Exercise prompt: Return the following data exactly, with all pictures left out.

Data block:
++++++++

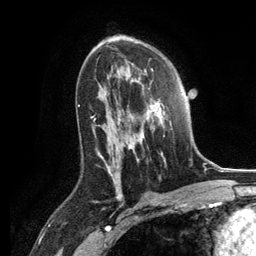
Breast MRI, one axial slice; slice 75 of 134 in the series (ordered by position); cropped to one breast; dynamic contrast-enhanced series, time point 2 of 6 at this slice position (early post-contrast); 3 T; TE 2.8 ms, TR 7.3 ms; 256 × 256 image matrix, field of view 180 × 180 mm. Female patient.
Annotated regions visible in this slice (semi-automatic segmentation, software-assisted and operator-edited):
- enhancing-tissue mask used for the functional tumour volume (all voxels passing the contrast-enhancement thresholds inside the analysis volume; usually the tumour): box from (x=128, y=79) to (x=172, y=163) px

++++++++

Answer for this exercise:
Breast MRI, one axial slice; slice 75 of 134 in the series (ordered by position); cropped to one breast; dynamic contrast-enhanced series, time point 2 of 6 at this slice position (early post-contrast); 3 T; TE 2.8 ms, TR 7.3 ms; 256 × 256 image matrix, field of view 180 × 180 mm. Female patient.
Annotated regions visible in this slice (semi-automatic segmentation, software-assisted and operator-edited):
- enhancing-tissue mask used for the functional tumour volume (all voxels passing the contrast-enhancement thresholds inside the analysis volume; usually the tumour): box from (x=128, y=79) to (x=172, y=163) px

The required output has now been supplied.